The Best Waist Trainers for Looking Slimmer

Throughout the years, a near-countless number of beauty trends have come and gone, and sometimes come back again.  One of the trends that’s come and gone in the past and seems to be coming back around again is the hourglass figure.  Characterized by a super narrow waist with fuller bust and hips, the hourglass figure was so popular in America in the early 19th century that steel-boned corsets were the first mass-produced fashion garment in the country.  The practice of waist training fell largely out of style when the flappers of the 1920s found more favor with a slimmer, more rectangular look.  The hourglass, though, has never completely disappeared from the fashion landscape.  If you’re thinking that you’d like to achieve this look, there are a few things you should understand about how it works and why what some folks are promoting as waist training really isn’t that at all.


True waist training is a long, gradual process that produces real, semi-permanent results.  I say semi-permanent because the effects will reverse in a matter of time after you stop training.  What many are currently touting as waist training by use of various latex and/or spandex garments will not produce long-lasting effects.  These garments are not capable of producing the physiological changes that can only be achieved with proper waist training using a steel-boned corset (more details about that process below).  Instead, these shaping garments will only be able to give you an hourglass appearance while you’re wearing them, which means that you’ll have the illusion of the hourglass when wearing outfits that fit over your shaping garments.  In reality, this process is more like waist taming than waist training.  If you’re only interested in a part-time hourglass look when wearing certain outfits, shaping garments are the way to go.  They don’t require a long-term commitment, which make them a more convenient, but completely temporary solution.

If, on the other hand, you want to be able to show off an hourglass figure no matter what you’re wearing, you’ll need to commit to the gradual process that is true waist training.  True waist training involves actually moving your lowest two ribs, also called the floating ribs, closer together, which narrows your waistline.  As these ribs are moved, fat and tissue in the area are redistributed up and down, which adds to the curviness of the bust and hips.  Some internal organs are even moved out of their original positions, but no more so than during pregnancy.  One you achieve the look you want, your figure will look the same without clothes as it does when you’re fully dressed.  You will still need to wear the corset at your last level of tightness with some regularity, though, because, over time, the ribs and redistributed body mass will return to their original positions.

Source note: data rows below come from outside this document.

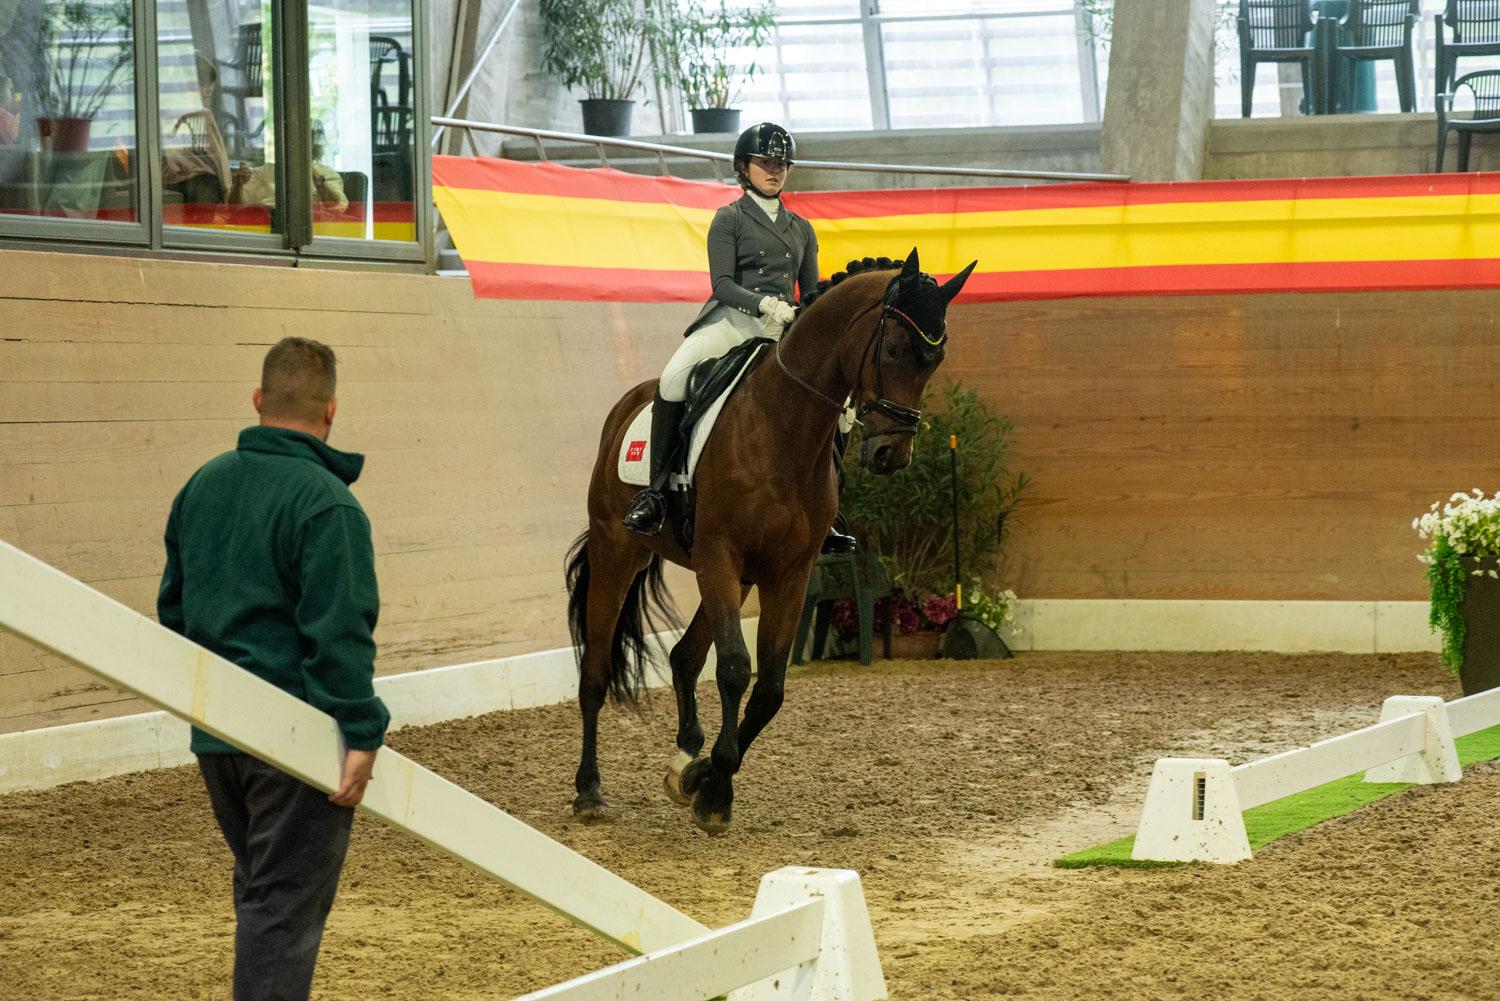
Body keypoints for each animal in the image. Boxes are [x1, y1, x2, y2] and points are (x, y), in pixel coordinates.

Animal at [564, 247, 977, 834]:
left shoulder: (789, 574)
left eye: (935, 361)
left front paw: (708, 779)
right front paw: (714, 792)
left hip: (731, 580)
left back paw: (683, 761)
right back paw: (589, 791)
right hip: (619, 552)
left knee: (684, 657)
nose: (890, 456)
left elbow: (769, 689)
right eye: (894, 348)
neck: (785, 427)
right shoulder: (719, 554)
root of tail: (627, 405)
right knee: (596, 670)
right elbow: (736, 669)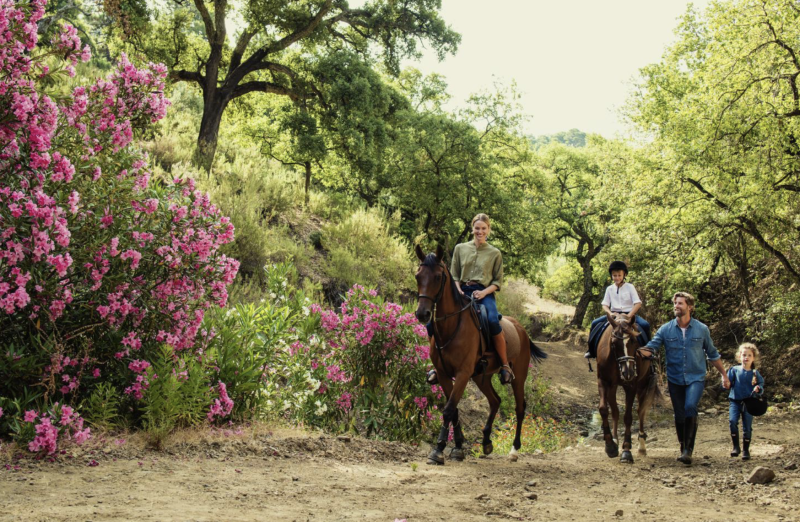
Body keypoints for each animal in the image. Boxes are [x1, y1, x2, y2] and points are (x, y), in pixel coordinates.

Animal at [416, 245, 548, 464]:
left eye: (437, 277)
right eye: (418, 276)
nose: (422, 314)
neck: (452, 326)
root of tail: (521, 328)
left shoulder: (462, 373)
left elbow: (449, 409)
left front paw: (439, 449)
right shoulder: (443, 374)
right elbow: (454, 410)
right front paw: (458, 447)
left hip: (519, 377)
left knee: (520, 408)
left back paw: (514, 450)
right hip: (481, 377)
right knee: (495, 401)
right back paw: (486, 441)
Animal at [592, 310, 664, 462]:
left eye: (634, 341)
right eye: (614, 343)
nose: (628, 372)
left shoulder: (631, 386)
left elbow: (628, 417)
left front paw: (626, 450)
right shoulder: (603, 382)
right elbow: (603, 410)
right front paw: (610, 446)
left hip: (642, 386)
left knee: (640, 411)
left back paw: (641, 446)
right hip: (613, 387)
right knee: (615, 411)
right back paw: (615, 439)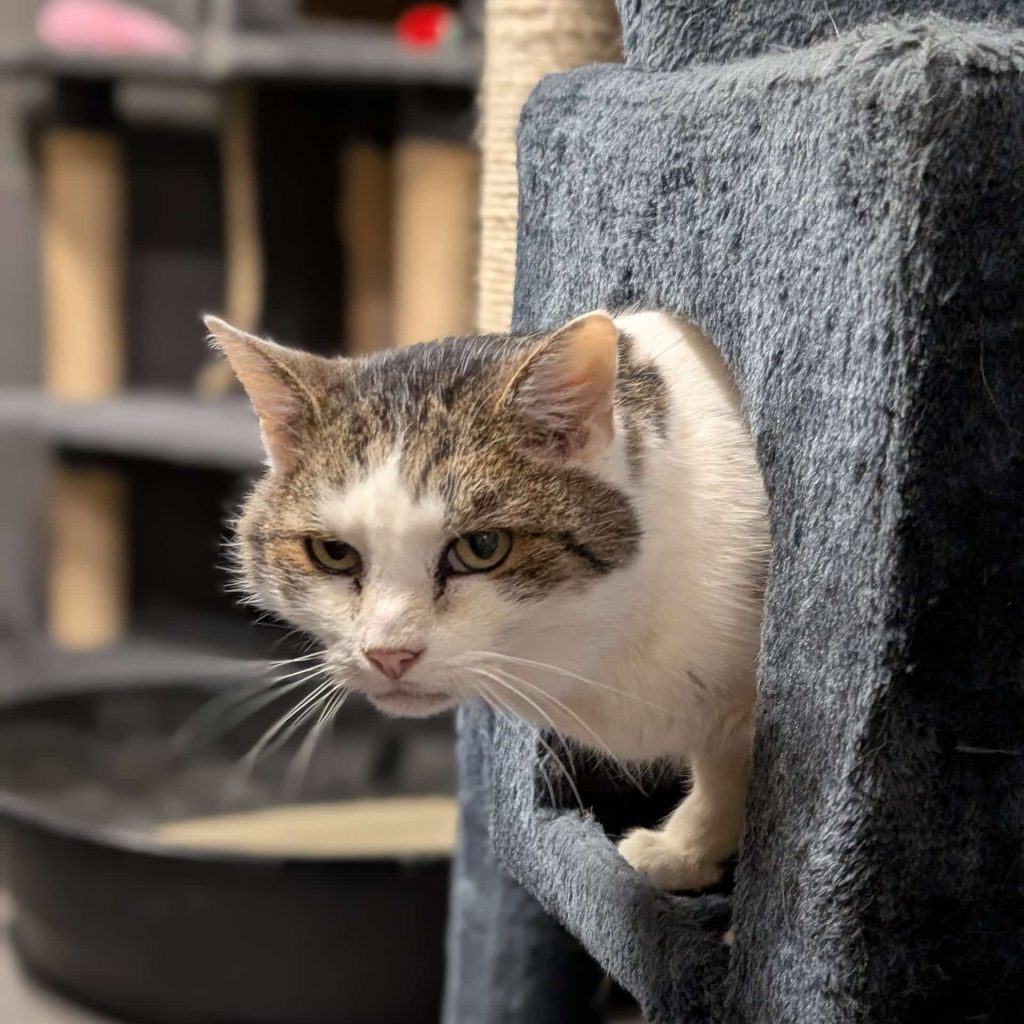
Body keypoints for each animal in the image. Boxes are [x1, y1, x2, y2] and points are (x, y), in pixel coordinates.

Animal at [207, 309, 770, 891]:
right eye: (334, 553)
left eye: (482, 547)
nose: (389, 655)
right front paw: (689, 852)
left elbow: (730, 771)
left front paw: (684, 852)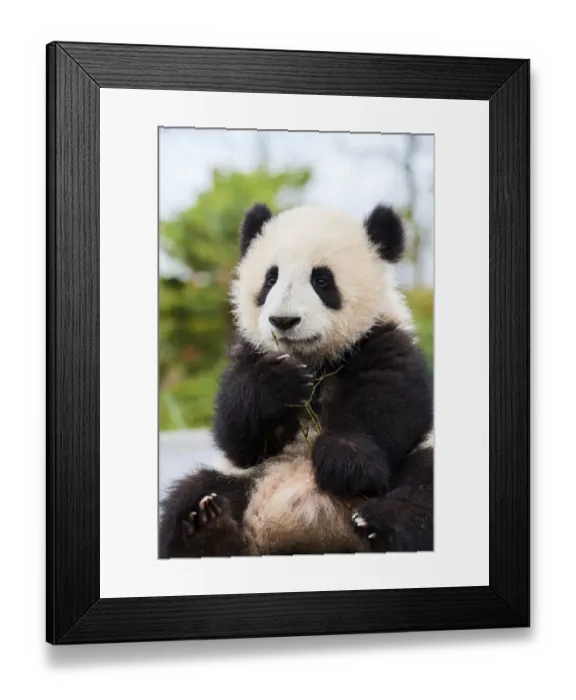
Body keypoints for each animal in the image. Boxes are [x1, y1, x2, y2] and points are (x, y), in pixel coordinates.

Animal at [159, 202, 434, 558]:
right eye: (271, 278)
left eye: (322, 279)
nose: (284, 321)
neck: (315, 362)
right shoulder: (248, 354)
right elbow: (237, 437)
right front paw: (279, 383)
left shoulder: (385, 341)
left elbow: (388, 405)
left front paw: (343, 462)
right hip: (243, 480)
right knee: (191, 492)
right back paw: (206, 528)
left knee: (421, 489)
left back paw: (377, 525)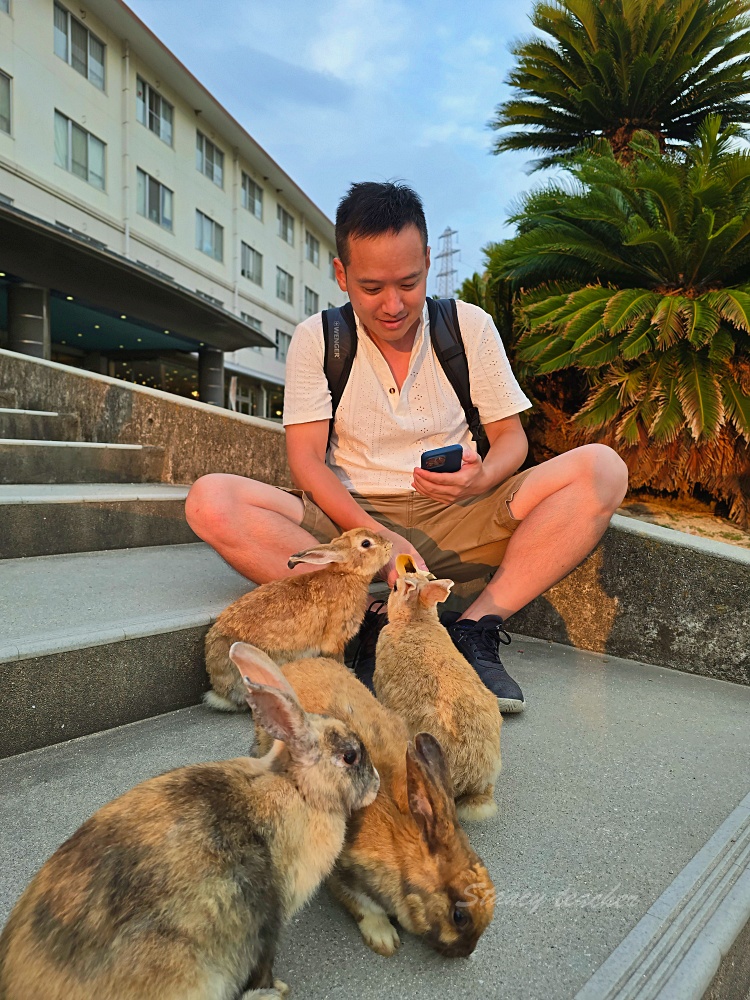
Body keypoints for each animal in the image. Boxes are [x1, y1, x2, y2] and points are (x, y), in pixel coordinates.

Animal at [0, 648, 378, 1000]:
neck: (297, 788)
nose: (376, 784)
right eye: (350, 756)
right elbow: (263, 965)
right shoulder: (266, 926)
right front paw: (279, 987)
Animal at [206, 528, 394, 716]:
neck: (347, 574)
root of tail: (221, 690)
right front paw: (349, 674)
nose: (390, 545)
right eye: (366, 543)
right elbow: (337, 659)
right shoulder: (334, 640)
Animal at [242, 644, 500, 956]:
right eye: (459, 915)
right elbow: (363, 907)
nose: (467, 952)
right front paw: (384, 940)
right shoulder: (343, 874)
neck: (402, 852)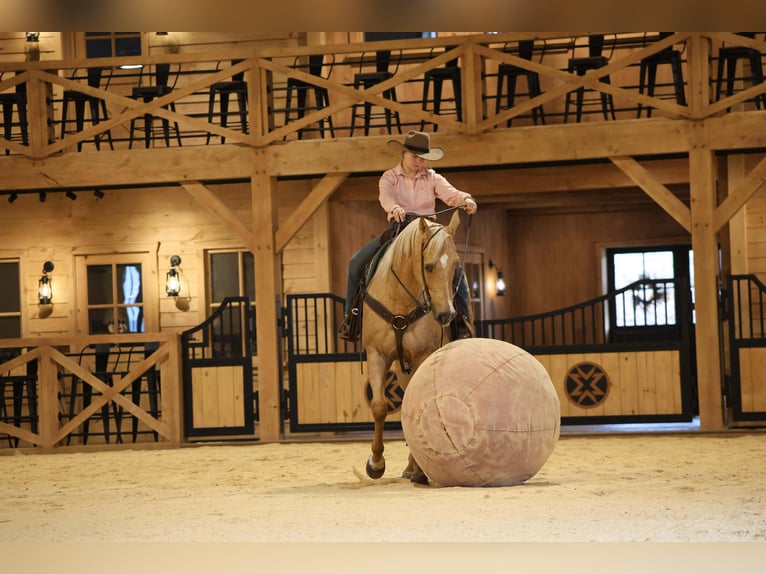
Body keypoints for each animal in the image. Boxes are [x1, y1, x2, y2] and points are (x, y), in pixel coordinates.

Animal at [362, 209, 462, 484]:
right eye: (428, 266)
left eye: (455, 265)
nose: (447, 315)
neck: (400, 301)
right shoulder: (376, 354)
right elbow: (379, 407)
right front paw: (375, 463)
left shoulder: (421, 355)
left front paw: (418, 469)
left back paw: (415, 468)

Waist training begins with wearing your steel-boned corset for no more than an hour or so at a time at a level of tightness that stops short of you being truly uncomfortable.  Once you get used to wearing the corset, you’ll gradually increase your wearing time until you’re wearing it during your waking hours minus showering and workout time.  As you progress in terms of tightness, wearing a corset during a serious workout will be extremely uncomfortable and likely to impede your movements, and maybe even your breathing.  While some people do wear their corsets to sleep, most find this too uncomfortable to stick with it.  If you want to work on your waist even while you’re sleeping, you might consider one of the less restricting shaping garments mentioned above.  Again, such garments won’t work on their own, but they can be “placeholders” of a sort when you can’t wear the real corset.

How long it will take to get the figure you want depends on your starting shape and level of commitment, but it would be unrealistic to expect results in days or even several weeks.  It’s also important to note that waist training is not a weight-loss solution (except that you may be less inclined to overeat given the corset’s compression).  A corset won’t remove fat; it will only redistribute it.